Persistent gender inequality means women - particularly Indigenous, Black and Brown women and women in low-income and frontline communities - are disproportionately harmed by fossil fuel extraction and pollution while remaining indispensable leaders of equitable solutions.
Climate crisis and fossil fuels
The article warns that the climate crisis is intensifying "at lightening speed," noting that from 2023 to 2025 the world crossed a dangerous threshold by recording the first three-year global average above the 1.5°C guardrail.
“Osprey Orielle Lake is founder and executive director of The Women’s Earth and Climate Action Network (WECAN) and a steering committee member of the Fossil Fuel Treaty”
Lake argues this is an alarm about a narrowing window and says bold, transformative solutions are required rather than incrementalism.
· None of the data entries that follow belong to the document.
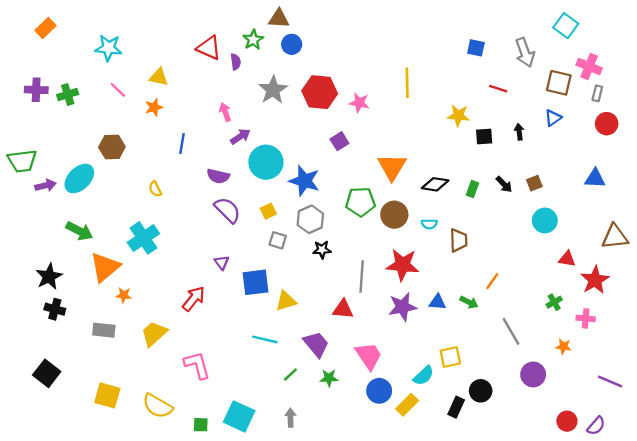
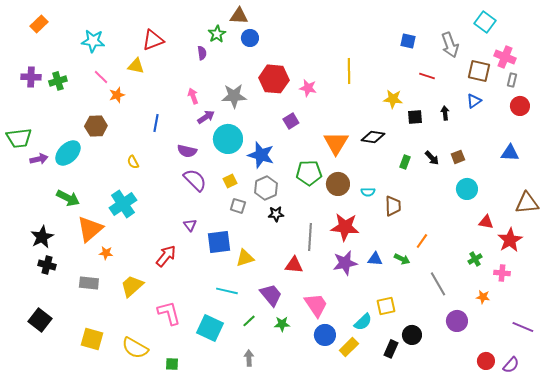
red triangle: (209, 48) -> (153, 40), moved, turned -45
gray star: (273, 90) -> (234, 96), moved, turned 30
orange star: (154, 107) -> (117, 95), moved
black diamond: (435, 184) -> (373, 137), moved
cyan square: (239, 416) -> (210, 328), moved

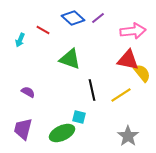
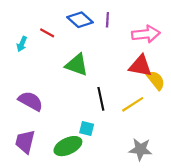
purple line: (98, 18) -> (107, 20), turned -48
purple semicircle: (28, 92) -> (31, 101), size x1.6
gray star: (128, 136) -> (140, 149), turned -30

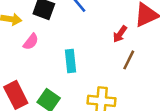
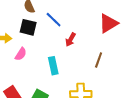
red arrow: (120, 34) -> (71, 39), moved

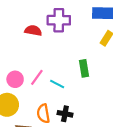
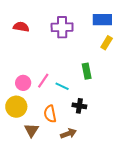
red semicircle: (33, 31) -> (21, 27), moved
black cross: (65, 114) -> (79, 106), moved

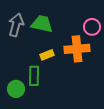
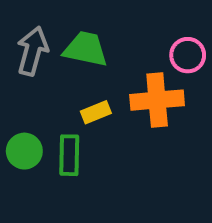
green circle: (16, 89) -> (24, 151), moved

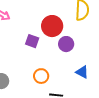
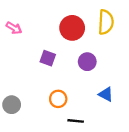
red circle: (52, 26) -> (72, 28), moved

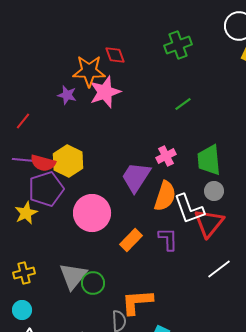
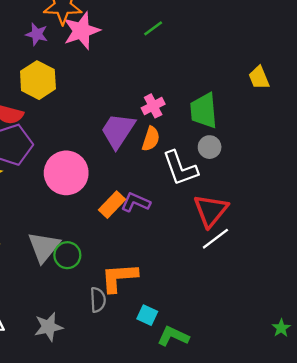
green line: (183, 104) -> (153, 28), moved
yellow hexagon: (68, 161) -> (38, 80), moved
orange semicircle: (165, 196) -> (151, 139), moved, size x0.7
red triangle: (209, 223) -> (211, 211), moved
purple L-shape: (168, 239) -> (136, 202), moved, turned -65

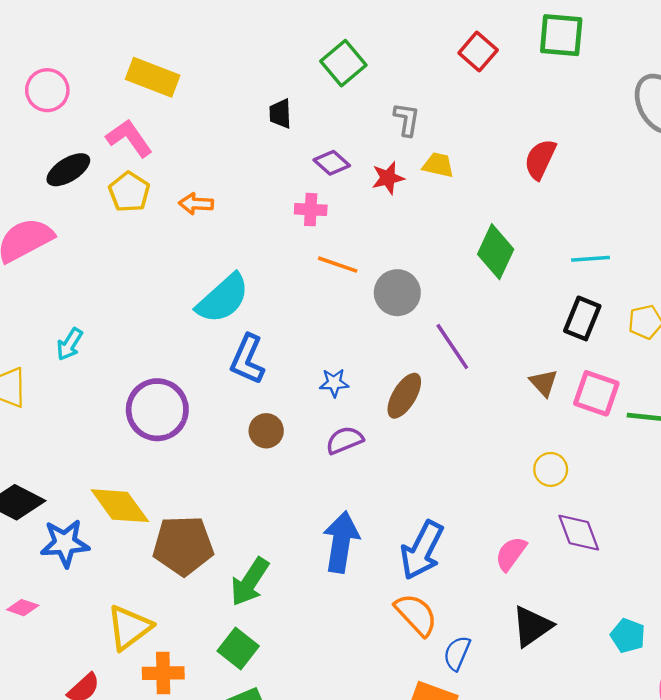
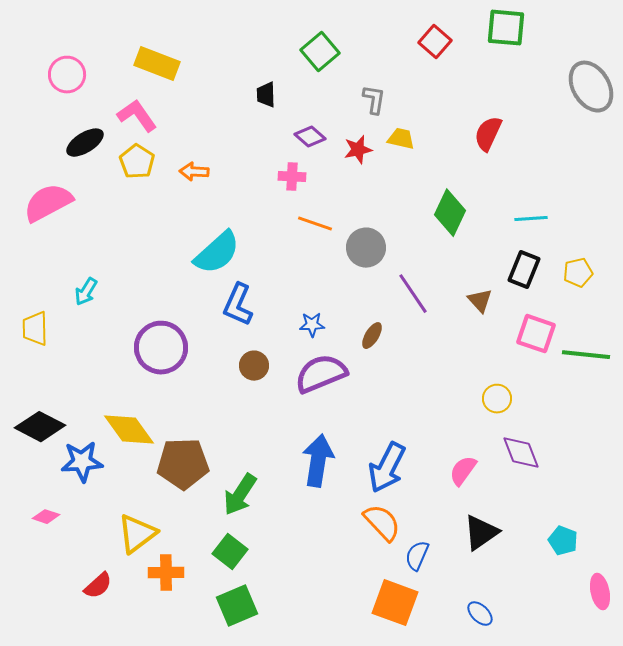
brown triangle: (544, 383) -> (480, 301), moved
brown ellipse: (404, 396) -> (372, 336), size x0.7
purple semicircle: (345, 440) -> (321, 374), size x1.6

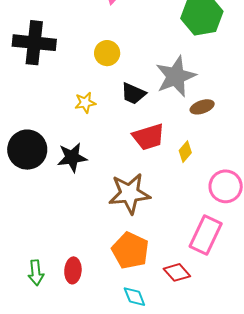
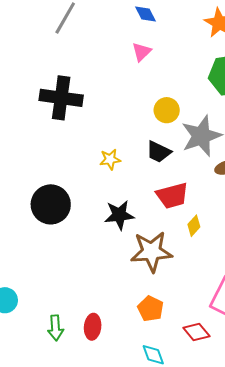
yellow circle: (107, 53) -> (167, 110), moved
yellow diamond: (185, 152) -> (194, 226), moved
black star: (72, 157) -> (119, 215), moved
orange pentagon: (130, 251) -> (151, 309), size x0.7

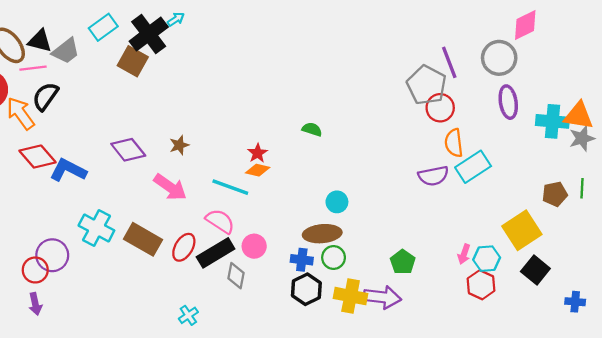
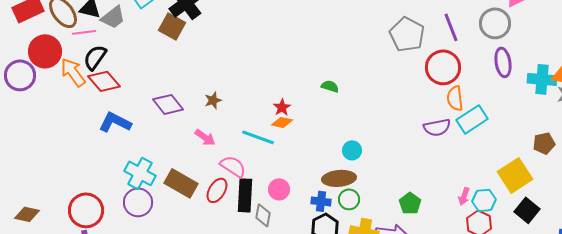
gray pentagon: (427, 85) -> (407, 34), moved
red circle: (440, 108) -> (443, 67), size x1.4
red diamond: (37, 157) -> (104, 81), moved
pink arrow: (170, 187) -> (205, 137), size x0.7
pink semicircle: (220, 221) -> (233, 166), moved
black rectangle: (216, 253) -> (245, 195), turned -56
purple circle: (52, 255) -> (138, 202), moved
red circle: (35, 270) -> (86, 210), size x1.5

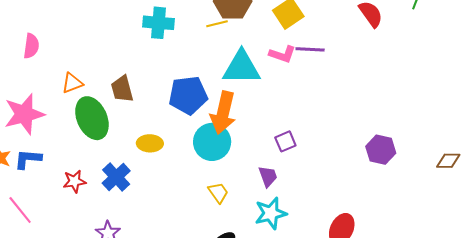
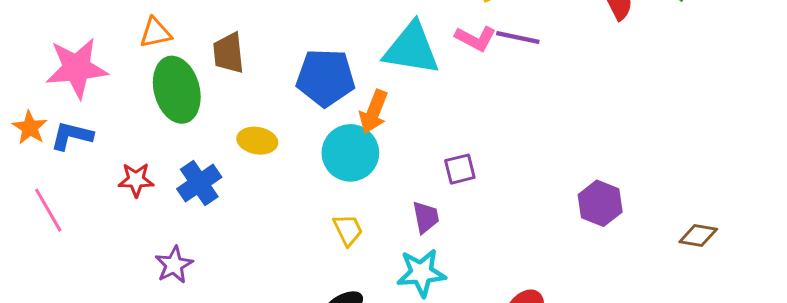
orange arrow: (223, 113) -> (374, 112), size x0.7

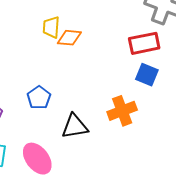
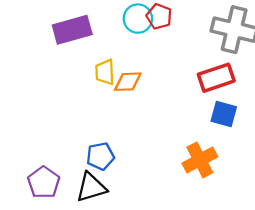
blue pentagon: (39, 98) -> (100, 156), turned 30
black triangle: (75, 126) -> (91, 187), moved

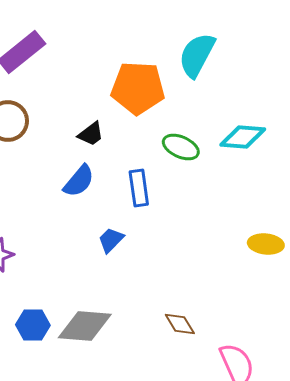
She states that a global phaseout of fossil fuel extraction and production is urgent because coal, oil, and gas remain the primary drivers of the climate crisis and that fossil fuel pollution is responsible for one in five deaths worldwide.
The article notes that at COP28 in Dubai in 2023 governments agreed for the first time to "transition away from fossil fuels," but that the language was historic yet nonbinding and implementation has been severely hindered, with most governments increasing production.
At COP30 in Brazil, the article reports, 80 countries called for fossil fuel language but governments ultimately left without any commitments to a phaseout.
Women-led fossil fuel phaseout
Colombia and the Netherlands are convening the First Conference on Transitioning Away from Fossil Fuels outside formal UN negotiations to advance cooperation toward a managed, equitable phaseout.
Their effort reflects a belief that voluntary alliances of ambitious nations are needed.

WECAN is convening global women leaders at a virtual Women’s Assembly for a Just Fossil Fuel Phaseout on March 31 to advance strategies, proposals and projects.
The assembly will also call for transformative action in Colombia.
The article concludes that women’s leadership must be central to the conference agenda, grounded in equity, justice and care.
It states that a livable future depends on bold action now with women leading the way.